My (simplified) data structure is as follows:
x = [1,1,2,2,3,3,4,4,…n,n]
y = [1,2,1,2,1,2,1,2,…1,2]
A = [7,5,6,5,4,6,2,5,…4,3]
"A" is a variable which is linked to coordinates x and y. Dataframe consists of three columns. The variables are being read originally top down. Starting with x = 1 and y = 1, going down to y = max and after that x = 2, y from 1 to y_max -> next x = 3 and so on. So, this is 2 dimensional data, each value of "variable A" has a coordinate value of x and y in the same row in my dataframe.

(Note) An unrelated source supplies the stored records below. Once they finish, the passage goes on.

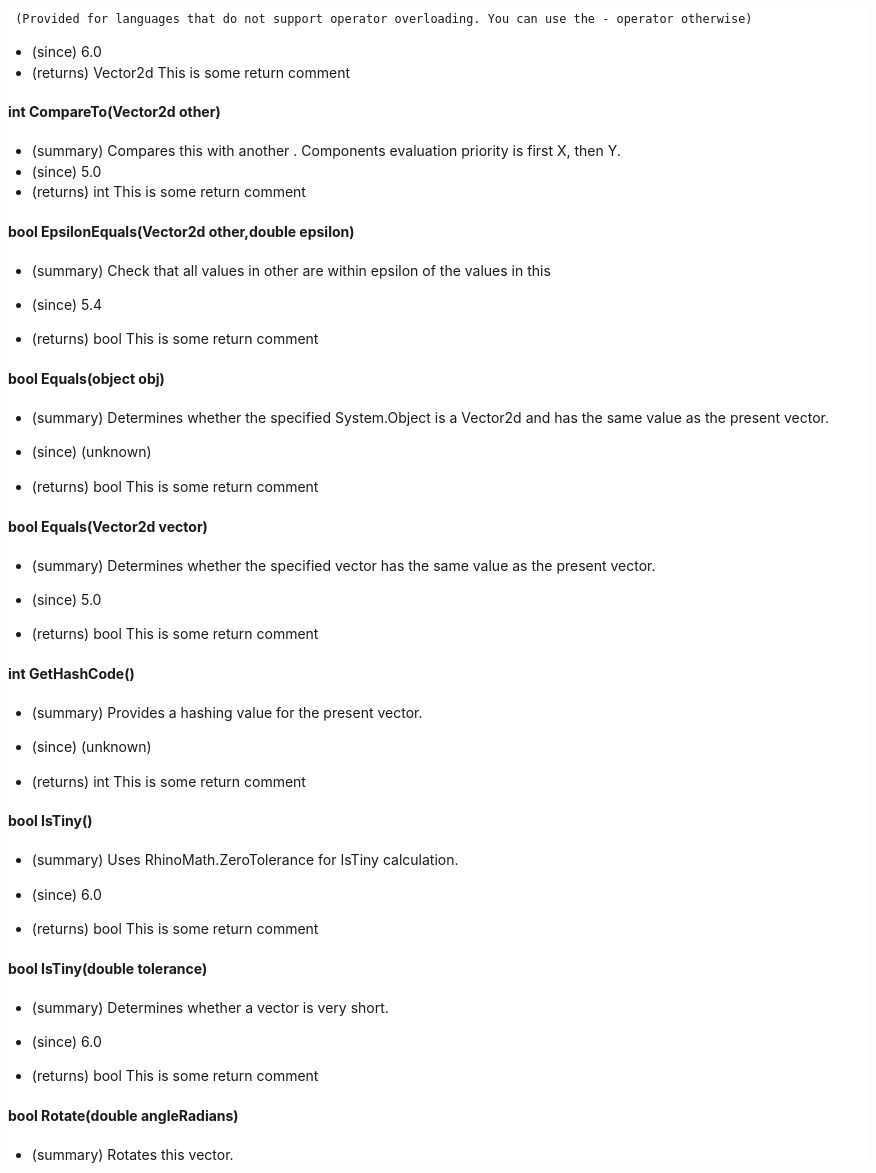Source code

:      (Provided for languages that do not support operator overloading. You can use the - operator otherwise)
- (since) 6.0
- (returns) Vector2d This is some return comment
#### int CompareTo(Vector2d other)
- (summary) 
     Compares this  with another .
     Components evaluation priority is first X, then Y.
- (since) 5.0
- (returns) int This is some return comment
#### bool EpsilonEquals(Vector2d other,double epsilon)
- (summary) 
     Check that all values in other are within epsilon of the values in this
     
- (since) 5.4
- (returns) bool This is some return comment
#### bool Equals(object obj)
- (summary) 
     Determines whether the specified System.Object is a Vector2d and has the same value as the present vector.
     
- (since) (unknown)
- (returns) bool This is some return comment
#### bool Equals(Vector2d vector)
- (summary) 
     Determines whether the specified vector has the same value as the present vector.
     
- (since) 5.0
- (returns) bool This is some return comment
#### int GetHashCode()
- (summary) 
     Provides a hashing value for the present vector.
     
- (since) (unknown)
- (returns) int This is some return comment
#### bool IsTiny()
- (summary) 
     Uses RhinoMath.ZeroTolerance for IsTiny calculation.
     
- (since) 6.0
- (returns) bool This is some return comment
#### bool IsTiny(double tolerance)
- (summary) 
     Determines whether a vector is very short.
     
- (since) 6.0
- (returns) bool This is some return comment
#### bool Rotate(double angleRadians)
- (summary) 
     Rotates this vector.
     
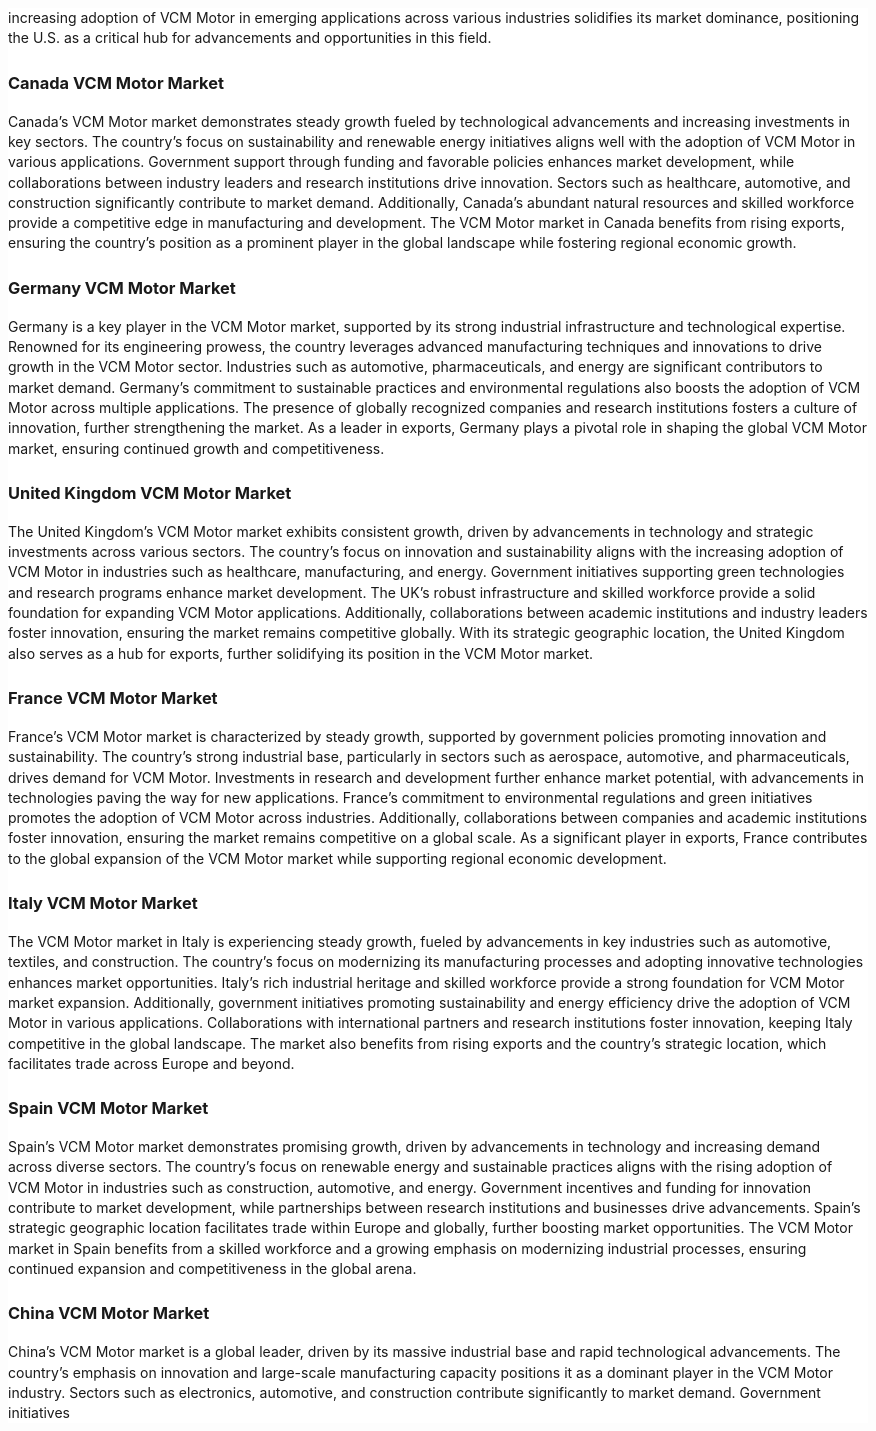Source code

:increasing adoption of VCM Motor in emerging applications across various industries solidifies its market dominance, positioning the U.S. as a critical hub for advancements and opportunities in this field.</p><h3>Canada VCM Motor Market</h3><p>Canada&rsquo;s VCM Motor market demonstrates steady growth fueled by technological advancements and increasing investments in key sectors. The country&rsquo;s focus on sustainability and renewable energy initiatives aligns well with the adoption of VCM Motor in various applications. Government support through funding and favorable policies enhances market development, while collaborations between industry leaders and research institutions drive innovation. Sectors such as healthcare, automotive, and construction significantly contribute to market demand. Additionally, Canada&rsquo;s abundant natural resources and skilled workforce provide a competitive edge in manufacturing and development. The VCM Motor market in Canada benefits from rising exports, ensuring the country&rsquo;s position as a prominent player in the global landscape while fostering regional economic growth.</p><h3>Germany VCM Motor Market</h3><p>Germany is a key player in the VCM Motor market, supported by its strong industrial infrastructure and technological expertise. Renowned for its engineering prowess, the country leverages advanced manufacturing techniques and innovations to drive growth in the VCM Motor sector. Industries such as automotive, pharmaceuticals, and energy are significant contributors to market demand. Germany&rsquo;s commitment to sustainable practices and environmental regulations also boosts the adoption of VCM Motor across multiple applications. The presence of globally recognized companies and research institutions fosters a culture of innovation, further strengthening the market. As a leader in exports, Germany plays a pivotal role in shaping the global VCM Motor market, ensuring continued growth and competitiveness.</p><h3>United Kingdom VCM Motor Market</h3><p>The United Kingdom&rsquo;s VCM Motor market exhibits consistent growth, driven by advancements in technology and strategic investments across various sectors. The country&rsquo;s focus on innovation and sustainability aligns with the increasing adoption of VCM Motor in industries such as healthcare, manufacturing, and energy. Government initiatives supporting green technologies and research programs enhance market development. The UK&rsquo;s robust infrastructure and skilled workforce provide a solid foundation for expanding VCM Motor applications. Additionally, collaborations between academic institutions and industry leaders foster innovation, ensuring the market remains competitive globally. With its strategic geographic location, the United Kingdom also serves as a hub for exports, further solidifying its position in the VCM Motor market.</p><h3>France VCM Motor Market</h3><p>France&rsquo;s VCM Motor market is characterized by steady growth, supported by government policies promoting innovation and sustainability. The country&rsquo;s strong industrial base, particularly in sectors such as aerospace, automotive, and pharmaceuticals, drives demand for VCM Motor. Investments in research and development further enhance market potential, with advancements in technologies paving the way for new applications. France&rsquo;s commitment to environmental regulations and green initiatives promotes the adoption of VCM Motor across industries. Additionally, collaborations between companies and academic institutions foster innovation, ensuring the market remains competitive on a global scale. As a significant player in exports, France contributes to the global expansion of the VCM Motor market while supporting regional economic development.</p><h3>Italy VCM Motor Market</h3><p>The VCM Motor market in Italy is experiencing steady growth, fueled by advancements in key industries such as automotive, textiles, and construction. The country&rsquo;s focus on modernizing its manufacturing processes and adopting innovative technologies enhances market opportunities. Italy&rsquo;s rich industrial heritage and skilled workforce provide a strong foundation for VCM Motor market expansion. Additionally, government initiatives promoting sustainability and energy efficiency drive the adoption of VCM Motor in various applications. Collaborations with international partners and research institutions foster innovation, keeping Italy competitive in the global landscape. The market also benefits from rising exports and the country&rsquo;s strategic location, which facilitates trade across Europe and beyond.</p><h3>Spain VCM Motor Market</h3><p>Spain&rsquo;s VCM Motor market demonstrates promising growth, driven by advancements in technology and increasing demand across diverse sectors. The country&rsquo;s focus on renewable energy and sustainable practices aligns with the rising adoption of VCM Motor in industries such as construction, automotive, and energy. Government incentives and funding for innovation contribute to market development, while partnerships between research institutions and businesses drive advancements. Spain&rsquo;s strategic geographic location facilitates trade within Europe and globally, further boosting market opportunities. The VCM Motor market in Spain benefits from a skilled workforce and a growing emphasis on modernizing industrial processes, ensuring continued expansion and competitiveness in the global arena.</p><h3>China VCM Motor Market</h3><p>China&rsquo;s VCM Motor market is a global leader, driven by its massive industrial base and rapid technological advancements. The country&rsquo;s emphasis on innovation and large-scale manufacturing capacity positions it as a dominant player in the VCM Motor industry. Sectors such as electronics, automotive, and construction contribute significantly to market demand. Government initiatives
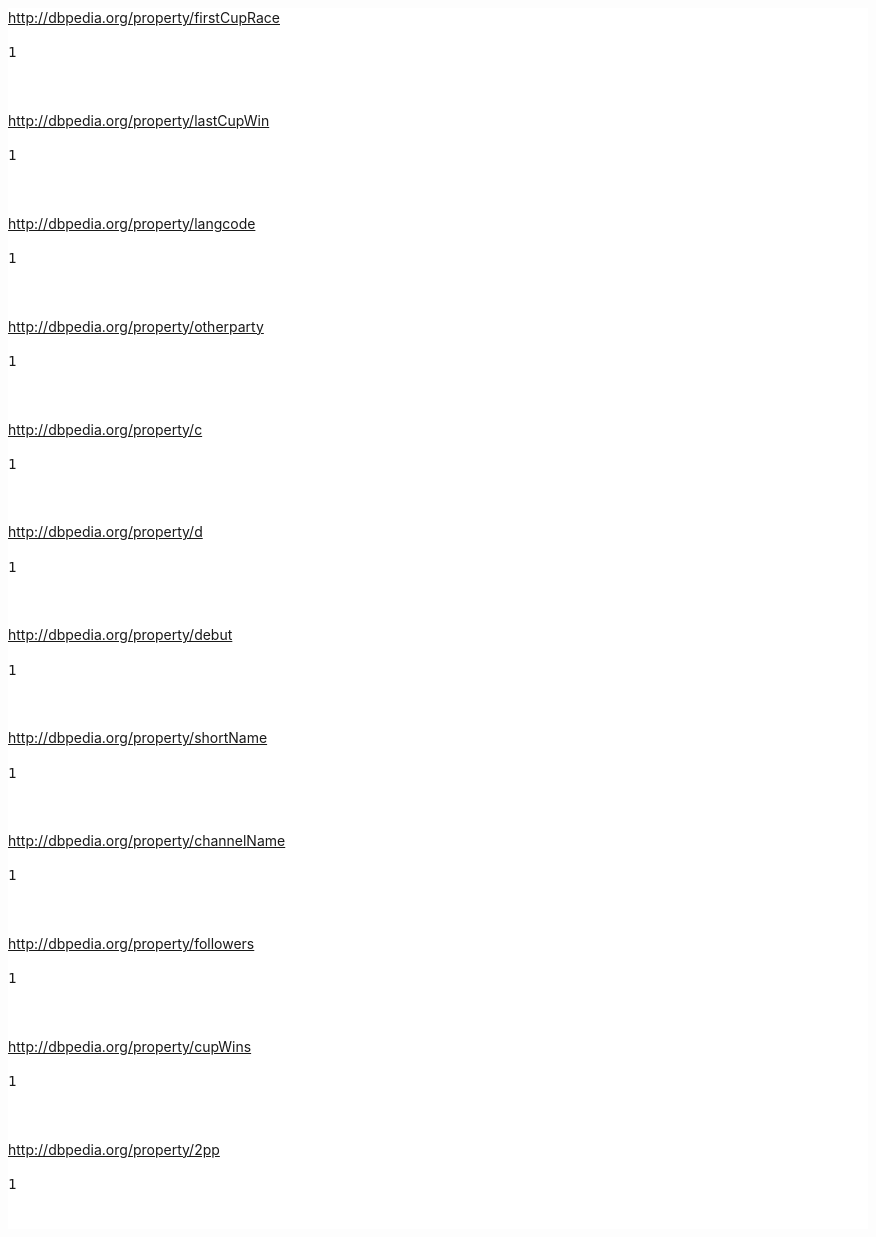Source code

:   <tr>
    <td><a href="http://dbpedia.org/property/firstCupRace">http://dbpedia.org/property/firstCupRace</a></td>
    <td><pre>1</pre></td>
    <td><pre>   </pre></td>
  </tr>
  <tr>
    <td><a href="http://dbpedia.org/property/lastCupWin">http://dbpedia.org/property/lastCupWin</a></td>
    <td><pre>1</pre></td>
    <td><pre>   </pre></td>
  </tr>
  <tr>
    <td><a href="http://dbpedia.org/property/langcode">http://dbpedia.org/property/langcode</a></td>
    <td><pre>1</pre></td>
    <td><pre>   </pre></td>
  </tr>
  <tr>
    <td><a href="http://dbpedia.org/property/otherparty">http://dbpedia.org/property/otherparty</a></td>
    <td><pre>1</pre></td>
    <td><pre>   </pre></td>
  </tr>
  <tr>
    <td><a href="http://dbpedia.org/property/c">http://dbpedia.org/property/c</a></td>
    <td><pre>1</pre></td>
    <td><pre>   </pre></td>
  </tr>
  <tr>
    <td><a href="http://dbpedia.org/property/d">http://dbpedia.org/property/d</a></td>
    <td><pre>1</pre></td>
    <td><pre>   </pre></td>
  </tr>
  <tr>
    <td><a href="http://dbpedia.org/property/debut">http://dbpedia.org/property/debut</a></td>
    <td><pre>1</pre></td>
    <td><pre>   </pre></td>
  </tr>
  <tr>
    <td><a href="http://dbpedia.org/property/shortName">http://dbpedia.org/property/shortName</a></td>
    <td><pre>1</pre></td>
    <td><pre>   </pre></td>
  </tr>
  <tr>
    <td><a href="http://dbpedia.org/property/channelName">http://dbpedia.org/property/channelName</a></td>
    <td><pre>1</pre></td>
    <td><pre>   </pre></td>
  </tr>
  <tr>
    <td><a href="http://dbpedia.org/property/followers">http://dbpedia.org/property/followers</a></td>
    <td><pre>1</pre></td>
    <td><pre>   </pre></td>
  </tr>
  <tr>
    <td><a href="http://dbpedia.org/property/cupWins">http://dbpedia.org/property/cupWins</a></td>
    <td><pre>1</pre></td>
    <td><pre>   </pre></td>
  </tr>
  <tr>
    <td><a href="http://dbpedia.org/property/2pp">http://dbpedia.org/property/2pp</a></td>
    <td><pre>1</pre></td>
    <td><pre>   </pre></td>
  </tr>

However when I convert this directly to netCDF with
Data.to_netcdf("filename.nc")
I get massive amount of x and y variables (dimension ends up being an index from 1 to n). For example if my x coordinate goes from 1 to 5 like 1,1,1,2,2,2,3,3,3,4,4,4,5,5,5 the netCDF will have 15 x -coordinates while I would like it to only have 5 of them. And same happens with the y -coordinates. I have tried many other approaches but I do not end up with anything useful.
I would like to have a netCDF with "A" as a variable and x and y as dimensions without them being repeated multiple times. My real dataset has more than a hundred x values and nearly a hundred y values. So every x value is repeated y times and vice versa.
>Solution :
IIUC, you could set the x/y as index, convert to xarray and then to netCDF:
import pandas as pd
import xarray as xr
df = pd.DataFrame({'x': [1,1,2,2,3,3,4,4],
'y': [1,2,1,2,1,2,1,2],
'A': [7,5,6,5,4,6,2,5],
})
xr.Dataset.from_dataframe(df.set_index(['x', 'y'])).to_netcdf('filename.nc')
Dataset:
<xarray.Dataset>
Dimensions: (x: 4, y: 2)
Coordinates:
* x (x) int32 1 2 3 4
* y (y) int32 1 2
Data variables:
A (x, y) int32 ...
Underlying A:
array([[7, 5],
[6, 5],
[4, 6],
[2, 5]])